Since we’ve been having such good discussions on grocery budgets and planning I thought I’d extend our conversation a bit and talk about food for our families. What do you put in your grocery cart? Where do you eat when you go out? How do you know what the best food picks are for your kids?
Did you know that our children are 4 times MORE likely to be obese than we were as kids?
Did you know that we average drinking 450 calories a day? That is twice as much as 30 years ago and it packs on the pounds too!
Did you know that 1 in 3 kids born in the year 2000 will develop diabetes in their lifetime?
Did you know that the average American consumes 82 grams of added sugars every day which contribute to an extra 317 (empty) calories to our diets?
I learned all this from the book Eat This, Not That For Kids! By David ZincZenko.
This has got to be one of the most enlightening books on eating for families and kids. As I was reading the book I kept telling my husband all the interesting facts in it. One of the biggest points the book makes is that one of the major (if not BIGGEST) problems is how we are duped when it comes to the marketing strategies that food companies use to get us to buy our products. Not only that, but all the unnecessary additives like High Fructose Corn Syrup (HFCS) add empty calories and adjust our palettes to preferring sweet things. Which then makes us consume more sugar. We have to become sleuths and read the labels so we know what we are really getting when we buy food at the store.
The book is very encouraging about eating the rainbow when it comes to foods and explains all the good aspects of the red, yellow, orange, blue/purple, and green foods. Even though we know that eating carrots will help our eyes, I think it is a good reminder to read about all the other benefits of the fruits and veggies out there.
The chapter in the book called Eat Out, Eat Right will blow your socks off! Did you know that restaurants make up only ¼ of our meals but account for more than 1/3 of our calories?
Did you know that the typical serving size for soft drinks has increased by 49 calories, French fries 68 and hamburgers by 97?
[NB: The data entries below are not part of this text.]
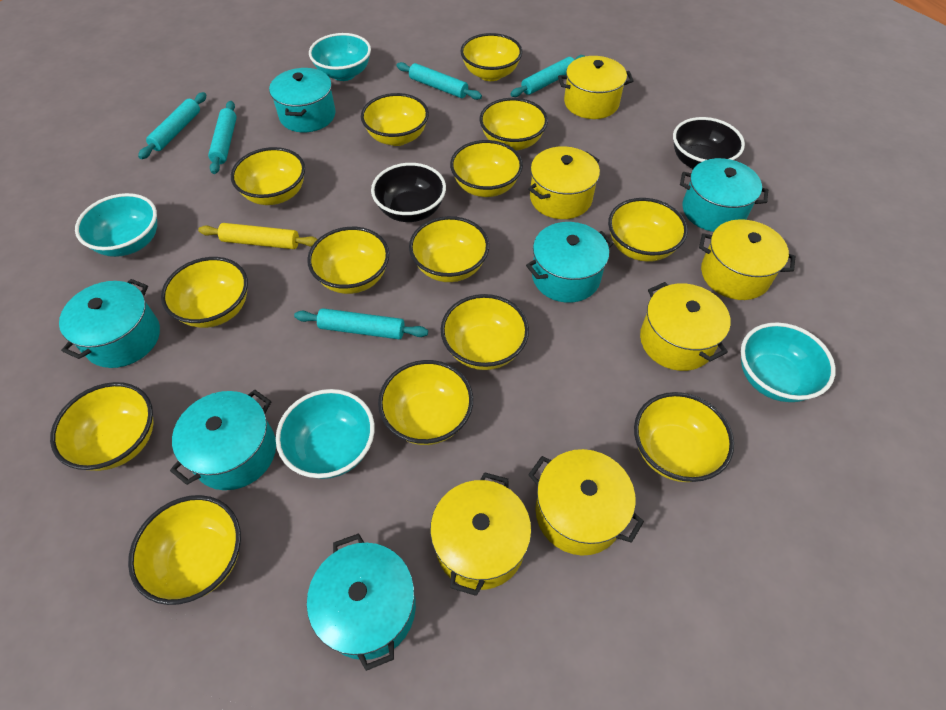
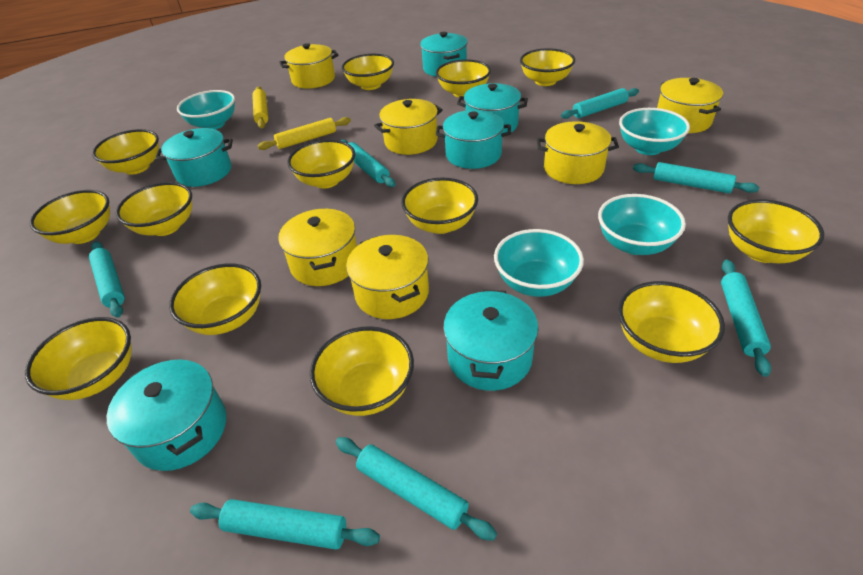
black bowl: 2 -> 0
turquoise rolling pin: 5 -> 7
yellow bowl: 14 -> 13
yellow rolling pin: 1 -> 2

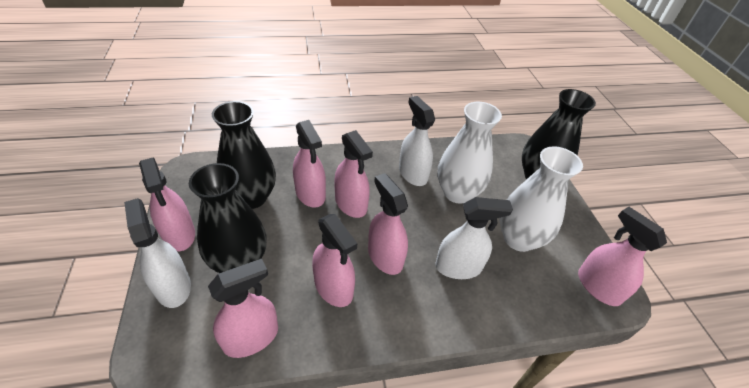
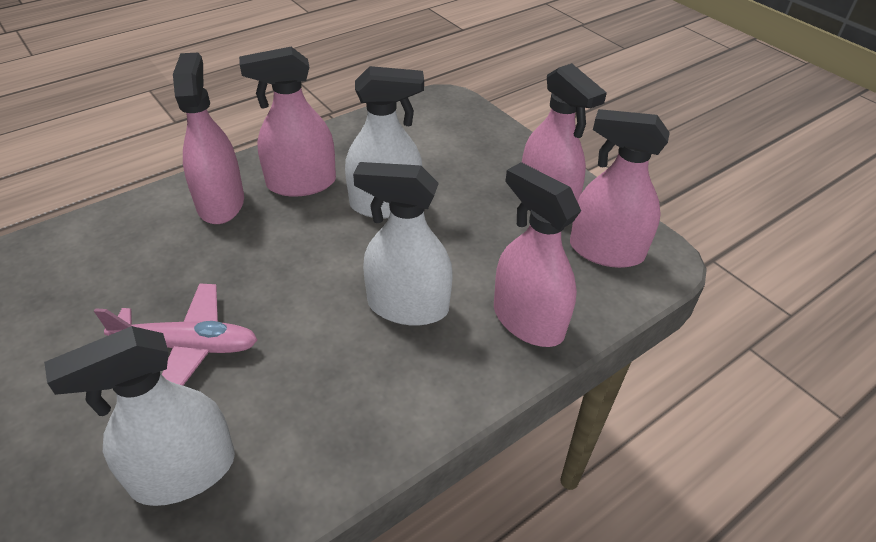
black vase: 3 -> 0
pink plane: 0 -> 1
pink spray bottle: 7 -> 5
white vase: 2 -> 0

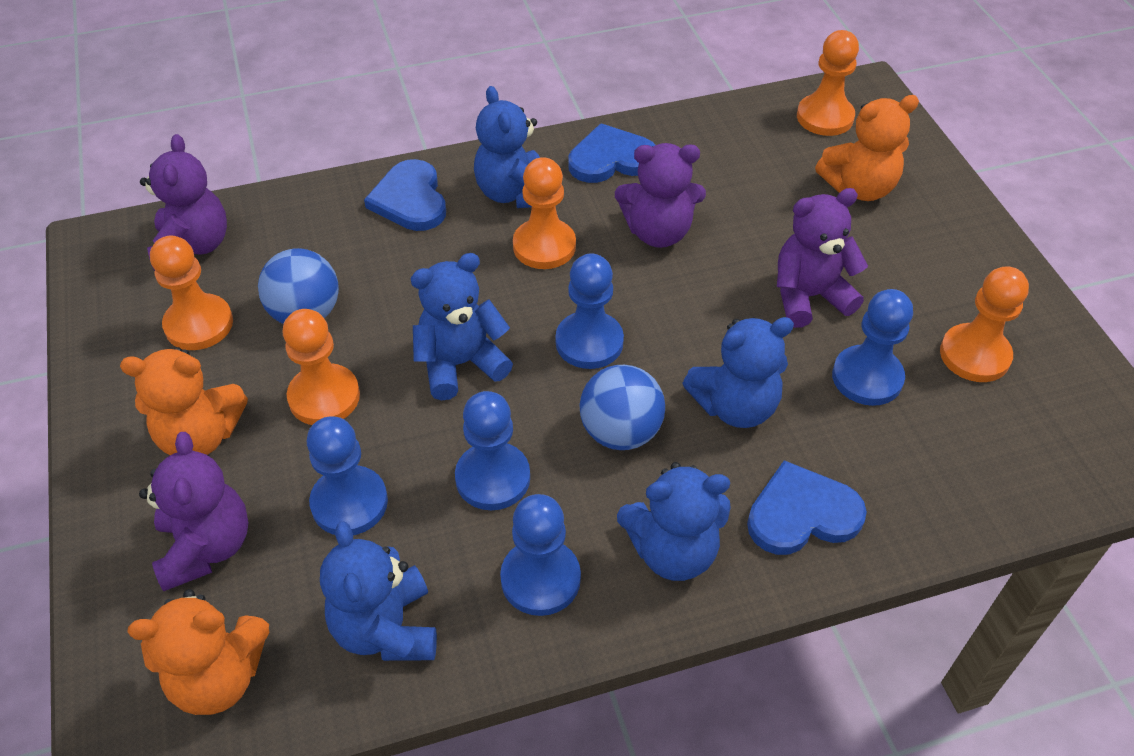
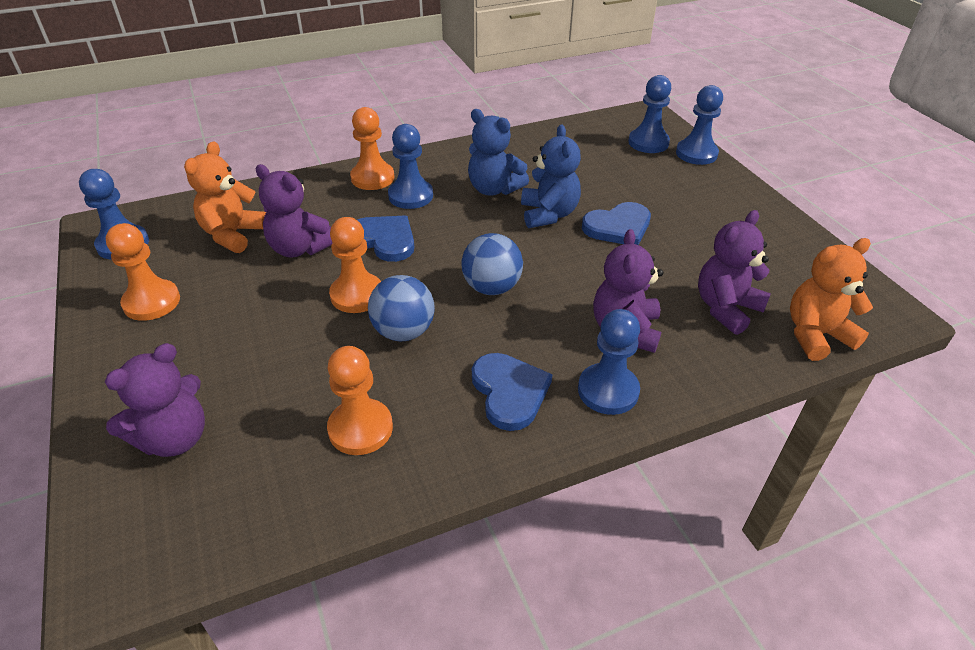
blue teddy bear: 5 -> 2
orange pawn: 5 -> 4
orange teddy bear: 3 -> 2

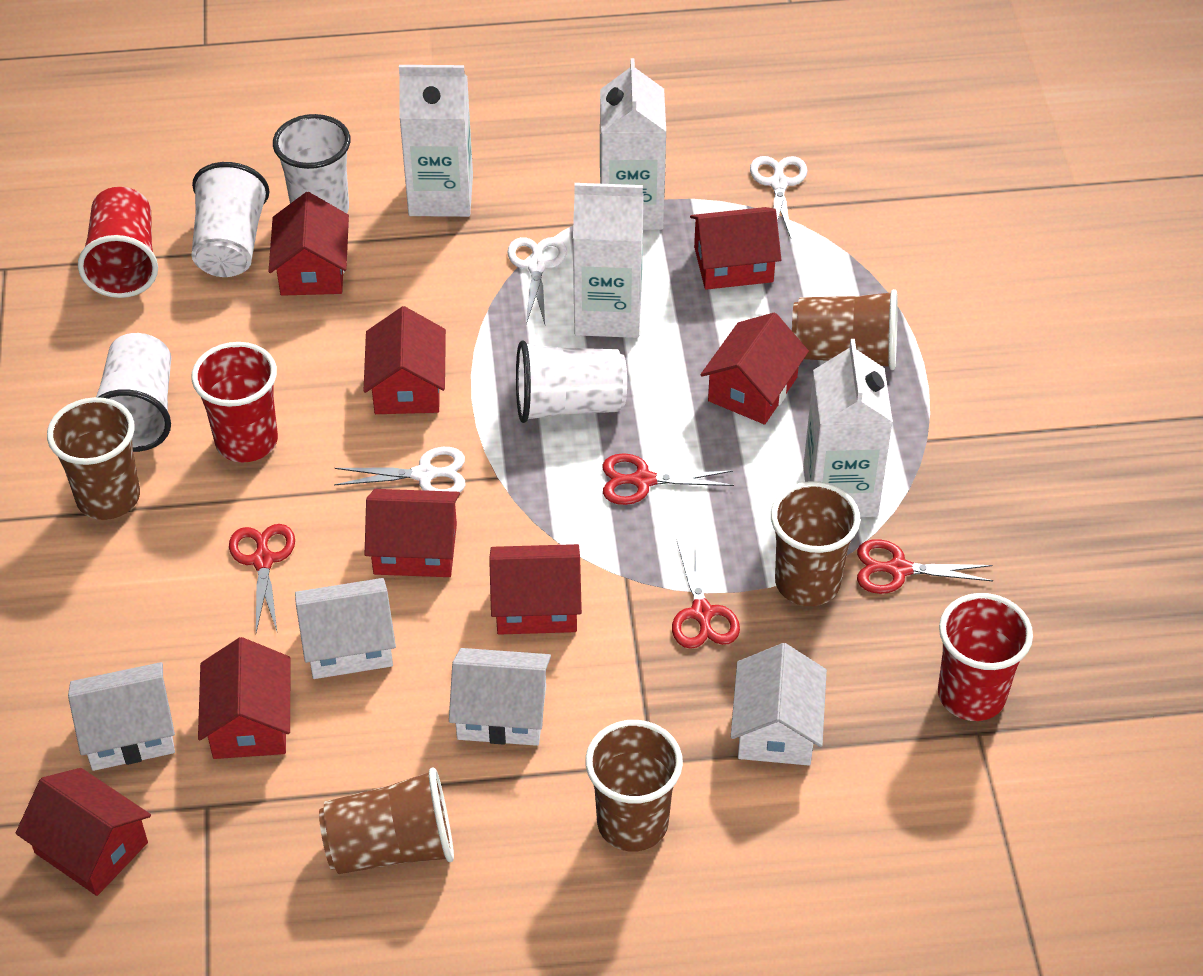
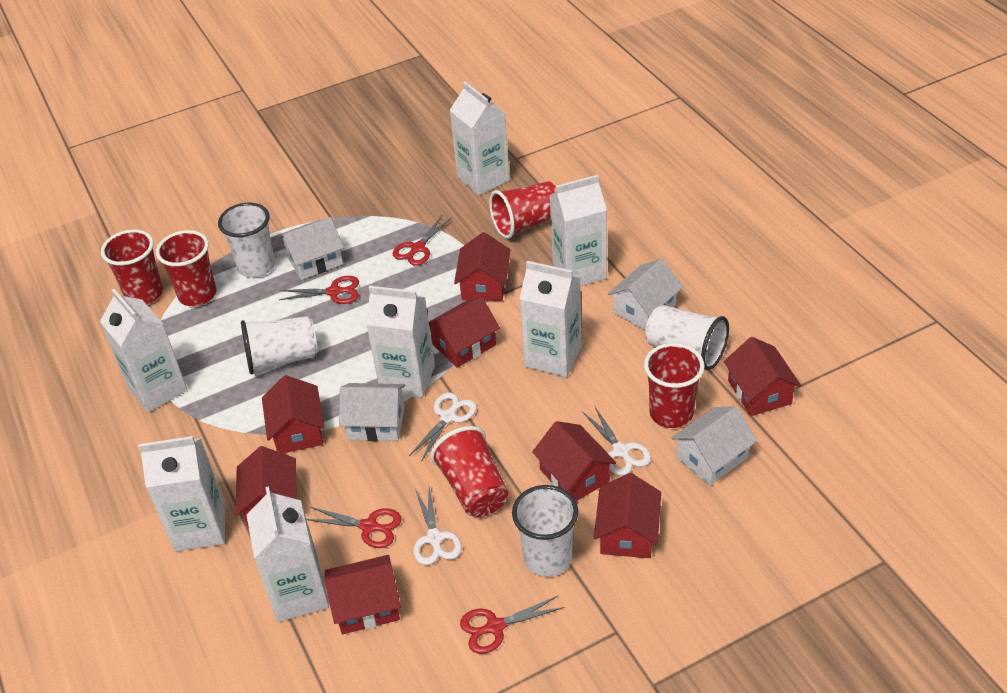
brown cup: 5 -> 0
red cup: 3 -> 5
white carton: 4 -> 7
The eating out chapter has a list of the top 20 WORST foods for kids to eat at a restaurant. Reading the caloric intake is scary. Just for a quiz (and you can check my answer in the book) which is better to eat at Arby’s?
An Arby’s Melt with roast beef smothered in cheddar OR the Roasted Turkey and Swiss sandwich?
If you said the Turkey Sandwich you were wrong! That sandwich has 708 calories, 30g fat and 1,677 grams of sodium. The Arby’s Melt has 303 calories, 12 g fat and 921 g sodium. Blow me away!
It doesn’t make a lot of sense, does it? When it comes to eating out, it is more difficult to know what is in our food. The bread for the sandwich has a lot of added sugar in it and is smothered in mayo. This chapter will amaze you with some of the better food choices not only for your kids, but for you as well. It also has a section with generic menus for all the different kinds of restaurants (diner, Italian, Mexican, pizzeria etc). Very helpful.
The chapter that covers the supermarket is very helpful as well. It goes through how to look at the labels and provides instruction on what to avoid. The book makes the point that the fewer ingredients in it the better. We usually shop the perimeter of the store and don’t spend too much time in the middle isles, but I still found a lot of the information in this chapter helpful.
For example, did you know that organic ketchup has 3X more lycopene (cancer fighting agent found in tomatoes and watermelon) in it than non-organic? I usually don’t purchase organic foods (even though I’d love to!) due to the expense but I will probably start buying organic ketchup. The way the book works is that the left side of the page has all the “Eat This” food and the right side has the “Not That” foods. It is so cool because it compares a lot of the major brands for you with the most common kinds of foods we buy: cereal, yogurt, granola bars, breakfast condiments, bread, chips, deli meats, crackers, cookies, juice, grains, soups, canned foods, frozen foods, ice cream.
The next chapter covers School Cafeterias and vending machines. It bothers me that our schools are only increasing the problem of childhood obesity by having junk food available in the cafeterias and vending machines. I don’t think it will change until we, the parents, start demanding healthier options for our children. The statistics in the school food section was scary! However, it is good to know that there are some better choices out there. It does inspire you to pack those lunches, which brings us to the next section. He has some really helpful suggestions for packing lunches and dinner meals. There are even some recipes!
I bought this book last Sunday and have been devouring it ever since. Then on Tuesday or Wednesday I happened to catch part of Oprah and the author of this book was on the show talking about it. Keep your eye out for this book! (There is also an Eat This, Not That Survival for the Supermarket that is really good too!)
We eat pretty healthy at our house but there are still ways we can improve and I am definitely taking that book with us when we do go out to eat at a restaurant! I want to teach my kids how to make healthy choices. It does feel like an uphill battle sometimes but it is worth it. It makes me so sad when I see how much heavier children are today than they were when I was a kid. And to hear about all the major health problems that children are dealing with because of obesity makes my heart break. I don’t want to cast blame because I think there are many factors that are contributing to such a huge epidemic—I’m just glad to know that we can do something about it.